How will the Gilad Shalit experience influence how Israel deals with Hamas’ capture of Lt. Hadar Goldin?
Now that Hamas appears to have achieved one of the central goals of its confrontation with Israel, the capture of a live Israeli soldier, a number of things are likely to follow.
Hamas is going to trumpet its operation as a success, and that assertion will reach receptive ears among Palestinians. With thousands of Palestinians locked up in Israeli prisons, the capture of Lt. Hadar Goldin on Friday gives Hamas a chip with which to negotiate with the Israelis.
Polls show that far more Palestinians back the idea of capturing Israeli soldiers to trade for Palestinian prisoners than, say, terrorist attacks against Israeli civilians. By and large, the idea of trading prisoners for prisoners gets broad Palestinian support.

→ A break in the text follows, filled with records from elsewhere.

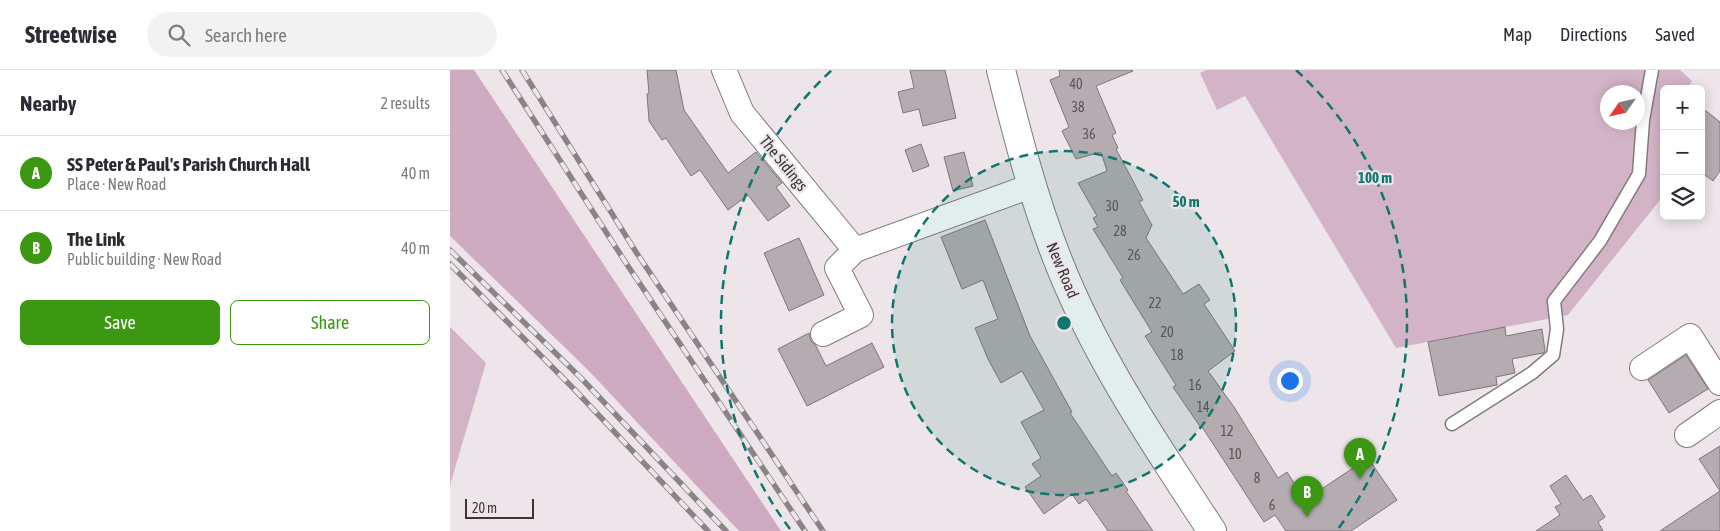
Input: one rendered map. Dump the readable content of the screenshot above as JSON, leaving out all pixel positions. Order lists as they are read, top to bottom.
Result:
{
  "streets": {
    "main road": ["New Road"],
    "street": ["The Sidings"]
  },
  "house_numbers": [
    "40",
    "38",
    "36",
    "30",
    "28",
    "26",
    "22",
    "20",
    "18",
    "16",
    "14",
    "12",
    "10",
    "8",
    "6"
  ],
  "scale_bar": "20 m",
  "north": "bottom left",
  "page": {
    "header": "Streetwise",
    "search": "Search here",
    "nav": ["Map", "Directions", "Saved"],
    "heading": ["Nearby", "2 results"],
    "map_buttons": ["+", "−"],
    "list": [
      {
        "mark": "A",
        "name": "SS Peter & Paul's Parish Church Hall",
        "note": "Place · New Road",
        "value": "40 m"
      },
      {
        "mark": "B",
        "name": "The Link",
        "note": "Public building · New Road",
        "value": "40 m"
      }
    ],
    "buttons": ["Save", "Share"],
    "pins": ["A", "B"],
    "scale": "20 m"
  },
  "rings": ["100 m", "50 m"]
}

The last time Hamas captured an Israeli soldier, Gilad Shalit in 2006, Israel hemmed and hawed for five years but eventually agreed to the release of more than 1,000 Palestinian prisoners in order to set Shalit free in 2011. At least one of the released prisoners, Ziad Awad, went on to murder an Israeli, Baruch Mizrahi, a police chief killed near Hebron in early April.
Goldin’s capture also gives Hamas an opportunity to demonstrate its supremacy over the Palestinian Authority, bolstering Hamas’ argument that it is able to achieve more through violence than the Palestinian Authority is able to achieve through diplomacy.
In Israel, the public debate over the efficacy of lopsided prisoner exchanges will be renewed, probably with unprecedented intensity.
Critics of the Shalit deal warned that the lopsided trade would encourage more kidnappings, and indeed several kidnapping attempts have taken place since then. The most recent was the abduction in June of three Israeli teenagers from a hitchhiking post in the West Bank. That incident, in which the three boys were murdered shortly after their abduction, helped spark the current round of Israeli-Palestinian violence.
Goldin’s capture highlights the inherent challenge of a policy in which no Israeli, dead or alive, is left behind. Friday’s incident marked the second time during the current fighting that Hamas claimed to have captured an Israeli: On July 20, seven Israeli soldiers were killed when their armored personnel carrier was struck by an anti-tank shell, but only six bodies were recovered. Hamas said it had the seventh soldier, Oron Shaul, in hand, and provided his name as proof, suggesting that Hamas at least might have recovered his dog tags.
On July 25, Israel officially declared Shaul a “a soldier killed in action whose burial site is unknown” — a signal, perhaps, that the Israeli government would take a tough line in any negotiation for his remains.
For Israel, great value is attached to retrieving even the bodies of Israelis. In 2008, Israel traded five Lebanese prisoners and the remains of 199 Lebanese fighters to Hezbollah in exchange for the remains of two Israeli soldiers, Ehud Goldwasser and Eldad Regev, whose bodies were captured in the incident that sparked the 2006 Second Lebanon War. While Goldwasser and Regev officially were not known to have been killed, Israeli intelligence services concluded long before the swap that they almost certainly had died in the 2006 incident along the Lebanon-Israel border.
In 2007, Israel released a Hezbollah member and two Hezbollah bodies in exchange for the remains of an Israeli who drowned in the Mediterranean and washed ashore in Lebanon.
Shalit was Israel’s longest-held captive to return home alive. While successive Israeli governments held out for more than five years under mounting public pressure for a deal, ultimately the Israeli Cabinet voted for a prisoner swap, despite the high price.
It remains to be seen how that experience will influence public thinking now that Goldin has been abducted.
Moshe Yaalon, now Israel’s defense minister, was a staunch critic of the Shalit deal. In 2008, when he was IDF chief of staff, he argued against lopsided swaps in a speech at an IDF conference.
“When it comes to the question of a deal, I am one of those who call for the minimum,” Yaalon told the security conference at Tel-Hai Academic College. “And in some cases we must even say we are ready to sacrifice in the face of what we are required to pay, because the payment price is much heavier than the price of losing the hostage.”
For now, Israeli troops are carrying out intensive operations in the southern Gaza Strip, where Goldin was captured, in an effort to locate and recover him.